Oleh: Andi Ahmadi (Konsultan Sekolah Literasi Indonesia-Dompet Dhuafa Pendidikan)
“Good morning students!” suara Bu Niar memecah keheningan kelas di pagi itu.
Seperti biasa, pagi itu Bu Niar menjadi lakon tunggal di sebuah petak kecil berdinding papan dan beratapkan seng. Orang menyebutnya sebagai sekolah. Meskipun kondisinya tak seperti sekolah pada umumnya. Hanya ada dua petak kecil di sekolah tersebut. Satu petak untuk kelas bawah, sepetak lagi untuk kelas atas. Mengajar kelas rangkap sudah menjadi makanannya sehari-hari.
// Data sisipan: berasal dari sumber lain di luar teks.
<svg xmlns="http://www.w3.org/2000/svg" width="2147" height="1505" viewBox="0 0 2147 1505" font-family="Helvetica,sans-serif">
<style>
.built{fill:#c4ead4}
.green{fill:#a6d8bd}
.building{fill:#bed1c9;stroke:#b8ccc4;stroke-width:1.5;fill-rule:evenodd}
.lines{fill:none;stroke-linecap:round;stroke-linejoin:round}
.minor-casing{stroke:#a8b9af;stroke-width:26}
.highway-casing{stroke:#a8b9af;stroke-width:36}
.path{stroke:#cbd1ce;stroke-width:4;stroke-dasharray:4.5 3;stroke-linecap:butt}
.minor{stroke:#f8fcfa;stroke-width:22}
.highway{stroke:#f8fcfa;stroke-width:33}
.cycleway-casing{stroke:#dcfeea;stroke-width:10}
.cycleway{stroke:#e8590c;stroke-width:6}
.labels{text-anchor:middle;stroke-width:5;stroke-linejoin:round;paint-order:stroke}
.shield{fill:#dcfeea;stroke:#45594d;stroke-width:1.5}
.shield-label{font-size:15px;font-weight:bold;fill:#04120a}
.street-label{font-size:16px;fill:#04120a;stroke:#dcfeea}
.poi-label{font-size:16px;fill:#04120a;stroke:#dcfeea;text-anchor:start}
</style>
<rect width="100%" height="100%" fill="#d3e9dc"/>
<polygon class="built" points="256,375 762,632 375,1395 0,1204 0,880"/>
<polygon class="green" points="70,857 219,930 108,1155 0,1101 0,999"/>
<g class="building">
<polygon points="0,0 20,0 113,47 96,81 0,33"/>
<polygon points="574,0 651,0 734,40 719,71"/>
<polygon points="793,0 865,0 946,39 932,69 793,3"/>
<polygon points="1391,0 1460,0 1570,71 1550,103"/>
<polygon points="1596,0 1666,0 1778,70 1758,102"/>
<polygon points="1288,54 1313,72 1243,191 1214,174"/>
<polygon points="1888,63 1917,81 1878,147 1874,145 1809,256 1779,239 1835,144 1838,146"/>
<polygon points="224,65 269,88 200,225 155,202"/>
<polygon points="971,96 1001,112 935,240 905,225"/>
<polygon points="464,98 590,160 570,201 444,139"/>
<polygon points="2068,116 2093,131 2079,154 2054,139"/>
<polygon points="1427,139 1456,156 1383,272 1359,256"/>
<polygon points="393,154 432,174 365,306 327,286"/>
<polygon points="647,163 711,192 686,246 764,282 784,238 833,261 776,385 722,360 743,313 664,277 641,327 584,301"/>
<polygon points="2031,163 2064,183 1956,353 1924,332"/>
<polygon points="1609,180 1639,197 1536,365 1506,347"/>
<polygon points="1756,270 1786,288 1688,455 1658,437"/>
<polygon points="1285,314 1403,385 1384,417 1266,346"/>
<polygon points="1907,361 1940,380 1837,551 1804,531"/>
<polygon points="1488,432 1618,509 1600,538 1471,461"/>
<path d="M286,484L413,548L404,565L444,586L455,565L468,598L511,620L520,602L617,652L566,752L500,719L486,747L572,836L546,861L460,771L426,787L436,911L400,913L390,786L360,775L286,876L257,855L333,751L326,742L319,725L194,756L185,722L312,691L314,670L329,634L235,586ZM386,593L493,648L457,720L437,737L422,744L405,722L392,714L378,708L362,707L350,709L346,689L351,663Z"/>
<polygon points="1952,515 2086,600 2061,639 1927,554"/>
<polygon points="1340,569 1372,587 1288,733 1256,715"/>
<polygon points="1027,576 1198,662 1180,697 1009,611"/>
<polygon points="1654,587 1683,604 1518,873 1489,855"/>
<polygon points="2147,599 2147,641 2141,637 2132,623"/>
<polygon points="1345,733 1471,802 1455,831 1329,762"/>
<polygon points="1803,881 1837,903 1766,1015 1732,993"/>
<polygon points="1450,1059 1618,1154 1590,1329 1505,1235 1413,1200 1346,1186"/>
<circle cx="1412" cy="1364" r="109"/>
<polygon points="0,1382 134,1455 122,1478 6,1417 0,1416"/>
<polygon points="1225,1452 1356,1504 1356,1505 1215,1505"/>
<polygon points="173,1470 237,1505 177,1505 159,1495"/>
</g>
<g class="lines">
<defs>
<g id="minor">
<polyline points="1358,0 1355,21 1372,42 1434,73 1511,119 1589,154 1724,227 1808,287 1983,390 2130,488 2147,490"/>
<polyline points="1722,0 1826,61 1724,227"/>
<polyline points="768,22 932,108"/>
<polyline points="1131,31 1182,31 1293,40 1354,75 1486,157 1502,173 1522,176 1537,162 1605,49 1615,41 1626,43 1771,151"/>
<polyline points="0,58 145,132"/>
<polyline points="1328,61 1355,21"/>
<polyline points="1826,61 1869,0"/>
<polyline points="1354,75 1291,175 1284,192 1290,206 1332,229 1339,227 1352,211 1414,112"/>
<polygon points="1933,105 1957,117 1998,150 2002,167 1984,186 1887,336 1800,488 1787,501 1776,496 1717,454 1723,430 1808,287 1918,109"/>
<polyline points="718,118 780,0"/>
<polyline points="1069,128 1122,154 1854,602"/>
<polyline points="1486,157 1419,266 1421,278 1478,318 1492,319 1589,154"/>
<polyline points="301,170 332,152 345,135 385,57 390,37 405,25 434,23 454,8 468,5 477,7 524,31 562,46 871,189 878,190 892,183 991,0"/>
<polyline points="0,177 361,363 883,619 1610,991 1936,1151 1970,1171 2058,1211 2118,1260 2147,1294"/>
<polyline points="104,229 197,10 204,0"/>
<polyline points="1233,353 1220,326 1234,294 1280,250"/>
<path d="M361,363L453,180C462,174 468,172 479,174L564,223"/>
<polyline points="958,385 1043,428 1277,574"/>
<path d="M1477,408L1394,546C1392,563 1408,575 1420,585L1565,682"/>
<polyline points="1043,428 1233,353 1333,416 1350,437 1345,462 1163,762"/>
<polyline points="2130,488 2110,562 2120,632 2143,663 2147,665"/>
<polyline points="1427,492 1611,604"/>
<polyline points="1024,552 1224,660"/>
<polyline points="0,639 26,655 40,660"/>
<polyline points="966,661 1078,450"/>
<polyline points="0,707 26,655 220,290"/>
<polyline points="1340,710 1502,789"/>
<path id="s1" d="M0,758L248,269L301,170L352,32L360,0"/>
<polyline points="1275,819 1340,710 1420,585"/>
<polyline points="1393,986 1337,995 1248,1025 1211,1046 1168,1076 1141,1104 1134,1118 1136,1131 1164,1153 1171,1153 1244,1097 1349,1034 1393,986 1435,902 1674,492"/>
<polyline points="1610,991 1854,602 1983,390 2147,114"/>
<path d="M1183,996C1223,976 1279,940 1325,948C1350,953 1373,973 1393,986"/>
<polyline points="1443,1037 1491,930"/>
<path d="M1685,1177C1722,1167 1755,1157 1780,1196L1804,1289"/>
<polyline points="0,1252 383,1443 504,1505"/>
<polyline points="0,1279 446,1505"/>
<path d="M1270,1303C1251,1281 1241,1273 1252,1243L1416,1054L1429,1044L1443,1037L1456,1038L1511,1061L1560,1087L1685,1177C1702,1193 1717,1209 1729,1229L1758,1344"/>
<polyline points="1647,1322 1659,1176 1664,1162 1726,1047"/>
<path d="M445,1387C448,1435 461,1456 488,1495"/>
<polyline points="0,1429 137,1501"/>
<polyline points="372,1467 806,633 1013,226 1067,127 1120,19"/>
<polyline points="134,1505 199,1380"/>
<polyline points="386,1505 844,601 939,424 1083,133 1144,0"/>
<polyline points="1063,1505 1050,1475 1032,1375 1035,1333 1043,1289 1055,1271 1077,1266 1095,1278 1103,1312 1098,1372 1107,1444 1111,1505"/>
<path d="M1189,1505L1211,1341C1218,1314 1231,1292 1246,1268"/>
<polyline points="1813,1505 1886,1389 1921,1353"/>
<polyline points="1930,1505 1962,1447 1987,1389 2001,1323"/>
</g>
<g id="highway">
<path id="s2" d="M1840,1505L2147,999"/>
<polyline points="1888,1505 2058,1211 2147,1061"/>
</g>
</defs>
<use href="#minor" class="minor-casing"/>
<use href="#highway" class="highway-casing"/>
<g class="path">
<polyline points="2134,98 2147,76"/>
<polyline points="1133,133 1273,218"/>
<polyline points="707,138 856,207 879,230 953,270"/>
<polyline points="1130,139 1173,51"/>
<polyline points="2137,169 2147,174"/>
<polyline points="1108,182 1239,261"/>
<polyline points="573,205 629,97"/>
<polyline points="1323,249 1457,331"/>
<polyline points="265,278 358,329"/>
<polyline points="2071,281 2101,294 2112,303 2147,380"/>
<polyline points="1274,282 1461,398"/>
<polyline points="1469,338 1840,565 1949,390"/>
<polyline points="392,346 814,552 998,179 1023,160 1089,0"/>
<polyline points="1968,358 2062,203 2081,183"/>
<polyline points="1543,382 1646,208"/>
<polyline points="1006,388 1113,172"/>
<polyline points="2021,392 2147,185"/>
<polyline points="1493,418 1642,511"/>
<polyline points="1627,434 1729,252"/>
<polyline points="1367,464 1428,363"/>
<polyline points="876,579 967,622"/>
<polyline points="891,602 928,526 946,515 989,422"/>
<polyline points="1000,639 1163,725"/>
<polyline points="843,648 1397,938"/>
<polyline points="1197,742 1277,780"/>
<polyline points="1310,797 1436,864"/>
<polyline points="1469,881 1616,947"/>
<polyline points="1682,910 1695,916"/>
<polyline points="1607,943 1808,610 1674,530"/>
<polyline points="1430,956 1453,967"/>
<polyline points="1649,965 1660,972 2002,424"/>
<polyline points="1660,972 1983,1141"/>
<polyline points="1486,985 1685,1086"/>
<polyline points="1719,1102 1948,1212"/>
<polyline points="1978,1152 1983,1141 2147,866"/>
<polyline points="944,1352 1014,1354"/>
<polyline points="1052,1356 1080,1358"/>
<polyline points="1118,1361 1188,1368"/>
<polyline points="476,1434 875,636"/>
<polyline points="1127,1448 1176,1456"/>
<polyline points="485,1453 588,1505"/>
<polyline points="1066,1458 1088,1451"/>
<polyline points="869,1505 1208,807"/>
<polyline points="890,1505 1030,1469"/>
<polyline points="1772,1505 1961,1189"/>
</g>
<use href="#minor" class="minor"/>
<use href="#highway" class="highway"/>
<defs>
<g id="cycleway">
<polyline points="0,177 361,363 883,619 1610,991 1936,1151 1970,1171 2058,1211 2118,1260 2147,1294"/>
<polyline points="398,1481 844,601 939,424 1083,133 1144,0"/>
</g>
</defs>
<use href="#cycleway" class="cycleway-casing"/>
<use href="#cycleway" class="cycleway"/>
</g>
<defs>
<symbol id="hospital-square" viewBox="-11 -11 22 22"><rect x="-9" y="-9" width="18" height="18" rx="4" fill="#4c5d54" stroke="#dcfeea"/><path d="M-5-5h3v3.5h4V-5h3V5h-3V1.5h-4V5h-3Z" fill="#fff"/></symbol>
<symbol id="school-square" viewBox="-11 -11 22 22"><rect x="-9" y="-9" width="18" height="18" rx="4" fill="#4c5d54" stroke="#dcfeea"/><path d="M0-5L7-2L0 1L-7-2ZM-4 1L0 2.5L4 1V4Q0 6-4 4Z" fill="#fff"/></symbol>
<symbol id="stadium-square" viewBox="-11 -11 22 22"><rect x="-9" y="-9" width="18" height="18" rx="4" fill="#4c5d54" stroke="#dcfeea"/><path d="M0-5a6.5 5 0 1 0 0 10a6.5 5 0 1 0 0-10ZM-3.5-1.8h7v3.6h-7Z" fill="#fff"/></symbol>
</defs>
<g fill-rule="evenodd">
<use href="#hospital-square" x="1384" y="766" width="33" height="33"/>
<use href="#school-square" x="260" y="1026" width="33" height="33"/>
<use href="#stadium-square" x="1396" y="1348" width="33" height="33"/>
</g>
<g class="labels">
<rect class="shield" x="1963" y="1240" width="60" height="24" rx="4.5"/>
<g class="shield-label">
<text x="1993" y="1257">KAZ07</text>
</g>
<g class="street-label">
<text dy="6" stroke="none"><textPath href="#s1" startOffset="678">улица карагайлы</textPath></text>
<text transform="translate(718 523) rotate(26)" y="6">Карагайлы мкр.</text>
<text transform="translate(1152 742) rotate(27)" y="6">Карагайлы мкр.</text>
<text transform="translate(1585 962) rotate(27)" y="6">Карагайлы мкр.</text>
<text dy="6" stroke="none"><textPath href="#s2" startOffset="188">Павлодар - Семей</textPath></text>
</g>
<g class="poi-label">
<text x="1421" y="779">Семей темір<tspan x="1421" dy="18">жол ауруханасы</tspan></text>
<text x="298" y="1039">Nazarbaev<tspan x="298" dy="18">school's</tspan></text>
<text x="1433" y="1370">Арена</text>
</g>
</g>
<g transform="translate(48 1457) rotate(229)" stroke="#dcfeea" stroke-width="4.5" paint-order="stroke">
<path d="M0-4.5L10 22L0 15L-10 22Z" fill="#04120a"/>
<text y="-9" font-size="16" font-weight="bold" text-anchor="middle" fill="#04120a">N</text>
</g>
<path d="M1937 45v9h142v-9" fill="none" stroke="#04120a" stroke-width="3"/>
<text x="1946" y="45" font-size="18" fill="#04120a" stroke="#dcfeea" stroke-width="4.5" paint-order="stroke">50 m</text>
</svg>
Sekolah Bu Niar terletak di sebuah dusun kecil bernama Nunusan. Sebuah dusun kecil di Desa Rantau Langsat, Kabupaten Indragiri Hulu, Provinsi Riau. Dusun ini terpisah cukup jauh dari desa induknya. Jarak Desa Rantau Langsat dari kecamatan pun juga sangat jauh, melewati jalan tanah kuning yang licin, membelah barisan pohon sawit dan juga belukar.
Bu Niar sebenarnya bukanlah warga Dusun Nunusan. Ia didatangkan dari desa induk untuk mengajar di kelas jauh dari SD yang ada di Desa Rantau Langsat. Tak banyak orang yang bersedia mengajar di sekolah tersebut. Medan tempuh yang sulit dan letak dusun yang terpencil menjadi alasan utama.
Hanya ada satu jalur menuju dusun Nunusan, yakni jalur sungai. Perjalanan hanya bisa ditempuh dengan perahu mesin menyusuri Sungai Gansal, salah satu sungai besar di Indragiri Hulu. Jika air sedang tinggi, perjalanan bisa ditempuh dalam waktu 1-1,5 jam. Tetapi saat musim kemarau, ketika debit air sedang berkurang, maka dibutuhkan waktu sekitar 4-5 jam untuk sampai ke dusun tersebut.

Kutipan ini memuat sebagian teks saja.